* **THE PROBLEM**:
Omit the images. Reproduce each line of the records exactly as it appears.

* **Collected data entries**:
--
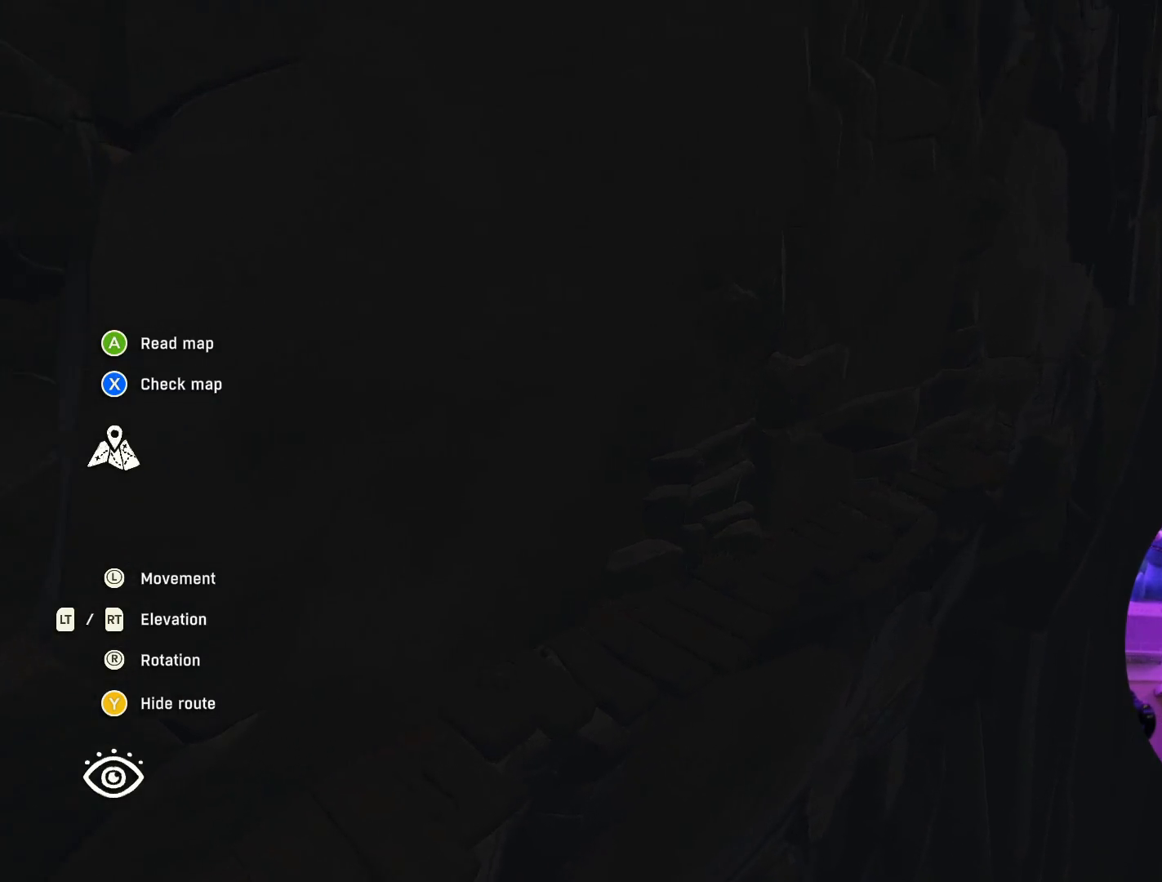
{"buttons": [], "left_stick": "center", "right_stick": "center", "events": []}
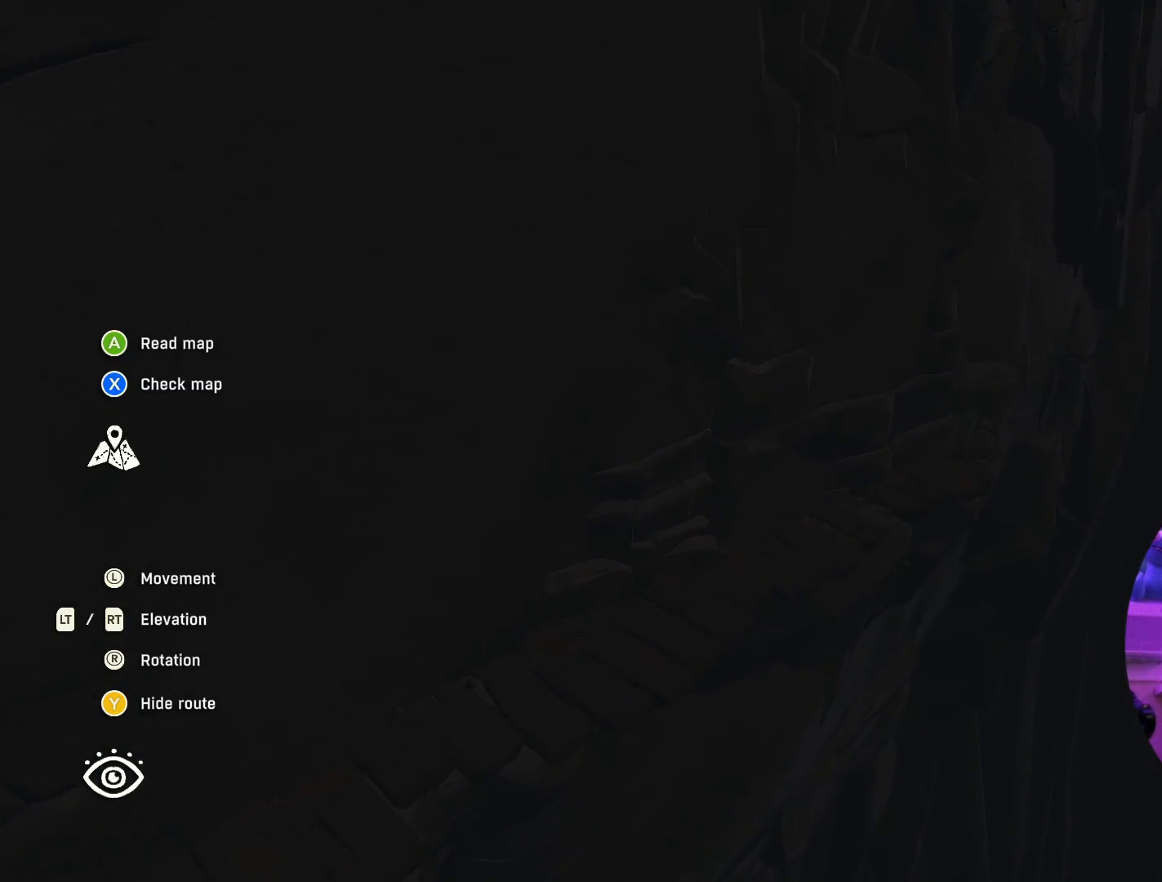
{"buttons": [], "left_stick": "center", "right_stick": "center", "events": []}
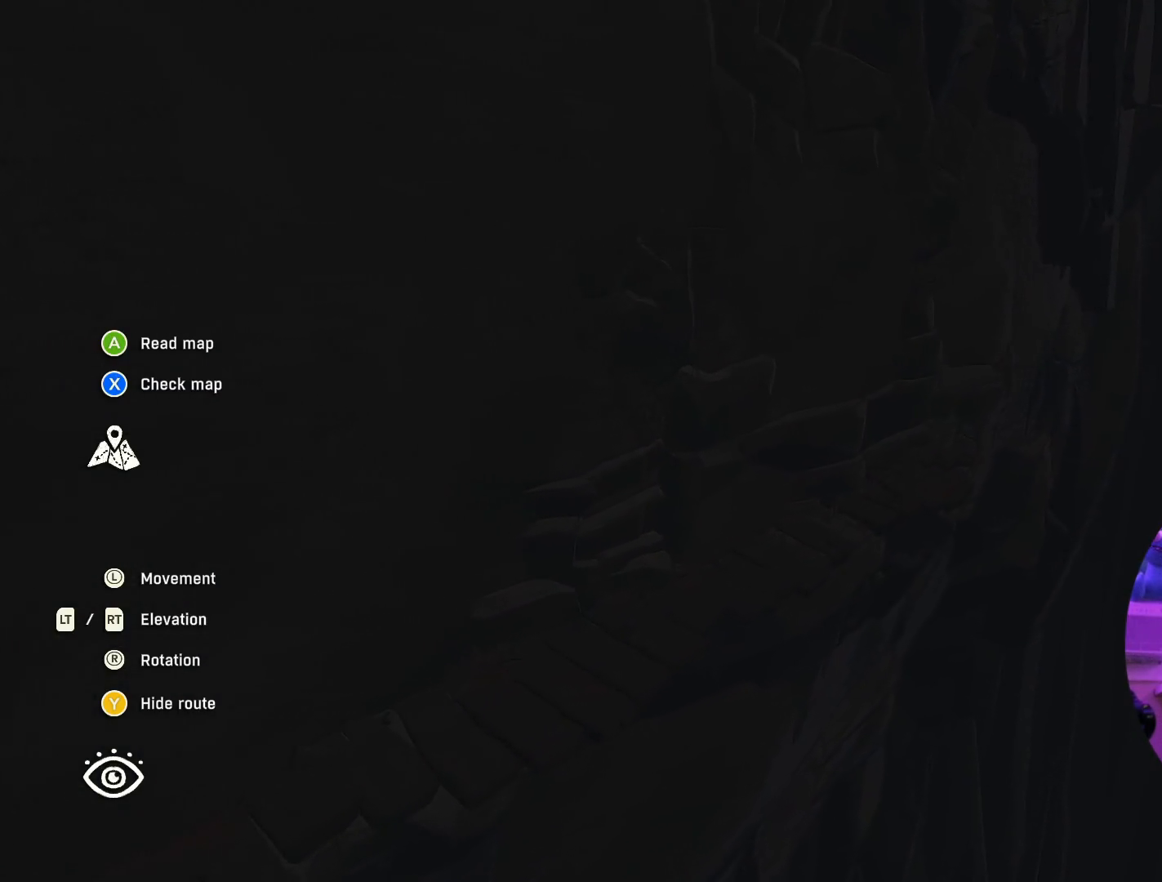
{"buttons": [], "left_stick": "up-right", "right_stick": "center", "events": [[250, "left_stick", "up-right"]]}
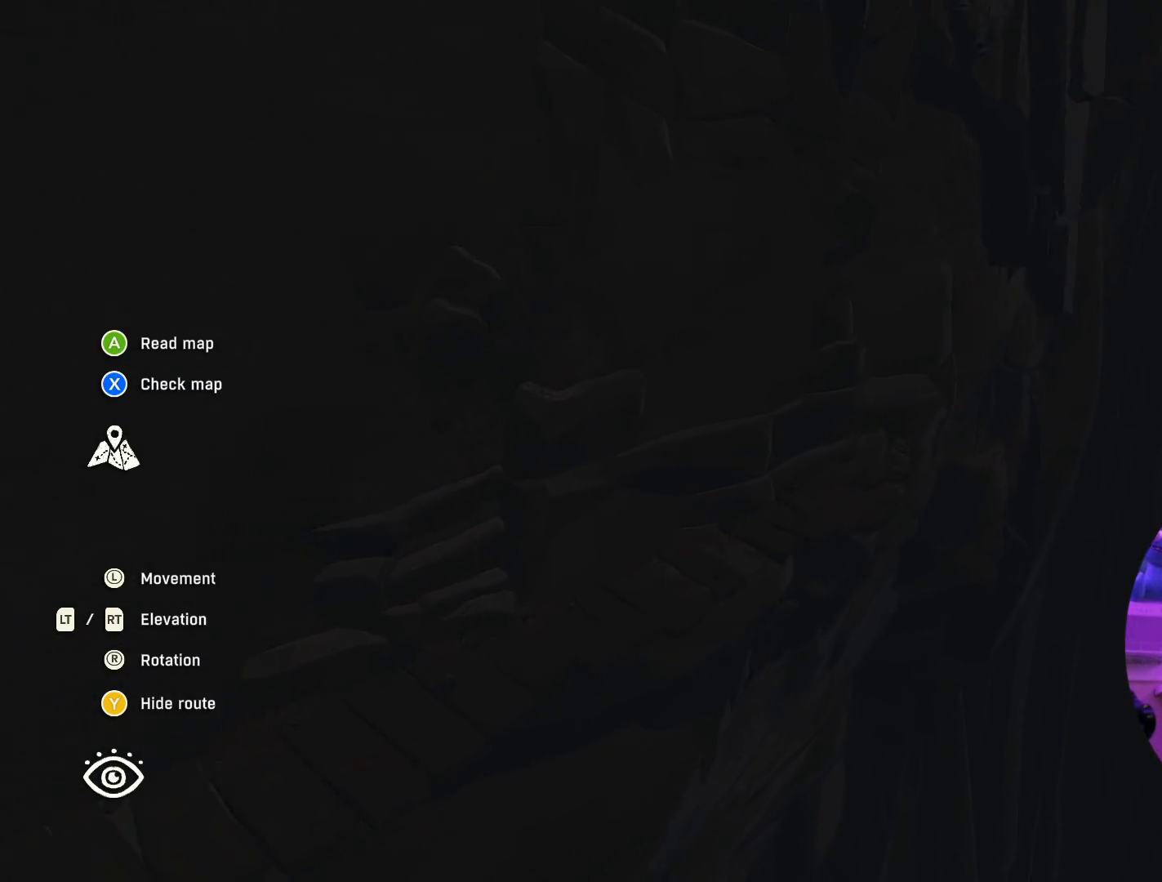
{"buttons": [], "left_stick": "up-right", "right_stick": "center", "events": [[100, "left_stick", "up"], [467, "left_stick", "up-right"]]}
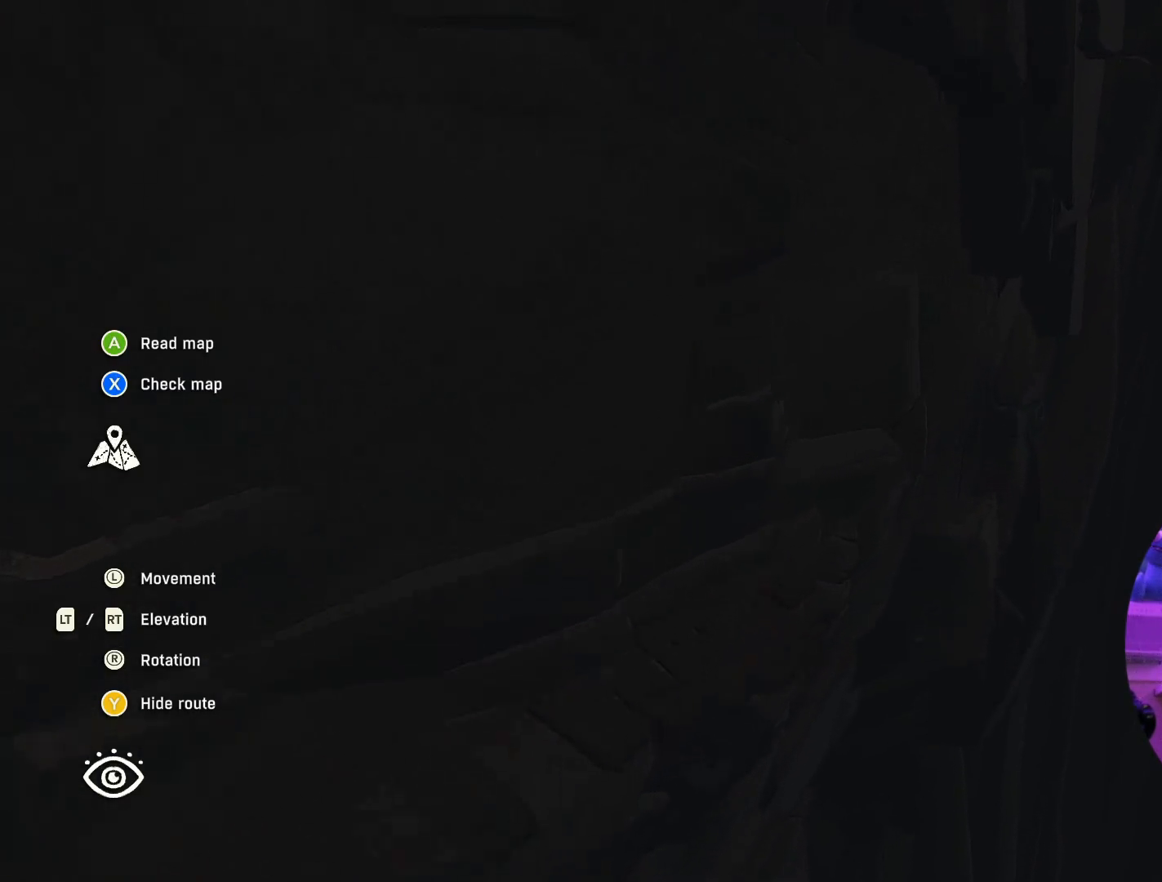
{"buttons": [], "left_stick": "right", "right_stick": "left", "events": [[67, "left_stick", "center"], [233, "right_stick", "left"], [433, "left_stick", "right"]]}
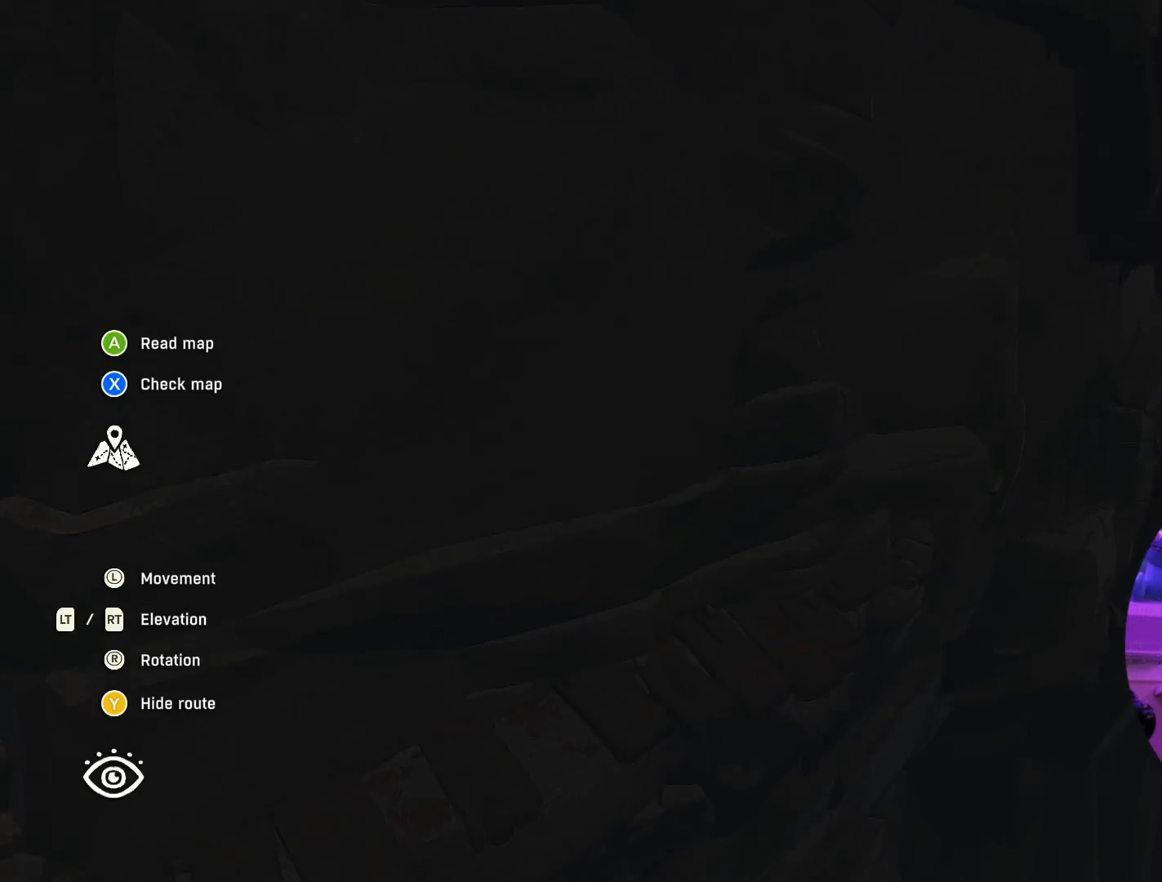
{"buttons": [], "left_stick": "right", "right_stick": "left", "events": [[100, "left_stick", "center"], [400, "left_stick", "right"]]}
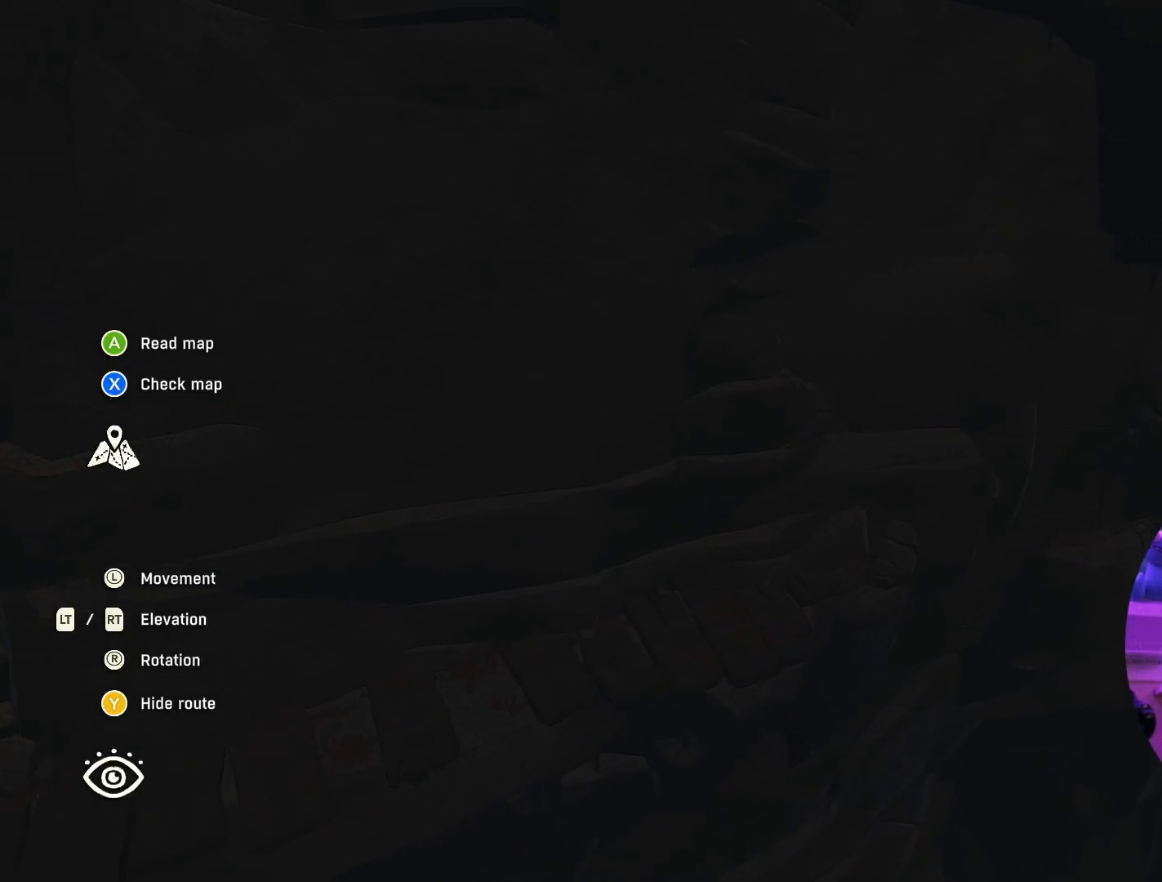
{"buttons": [], "left_stick": "center", "right_stick": "left", "events": [[300, "left_stick", "center"]]}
--
* **YOUR RESPONSE**:
{"buttons": [], "left_stick": "center", "right_stick": "center", "events": []}
{"buttons": [], "left_stick": "center", "right_stick": "center", "events": []}
{"buttons": [], "left_stick": "up-right", "right_stick": "center", "events": [[250, "left_stick", "up-right"]]}
{"buttons": [], "left_stick": "up-right", "right_stick": "center", "events": [[100, "left_stick", "up"], [467, "left_stick", "up-right"]]}
{"buttons": [], "left_stick": "right", "right_stick": "left", "events": [[67, "left_stick", "center"], [233, "right_stick", "left"], [433, "left_stick", "right"]]}
{"buttons": [], "left_stick": "right", "right_stick": "left", "events": [[100, "left_stick", "center"], [400, "left_stick", "right"]]}
{"buttons": [], "left_stick": "center", "right_stick": "left", "events": [[300, "left_stick", "center"]]}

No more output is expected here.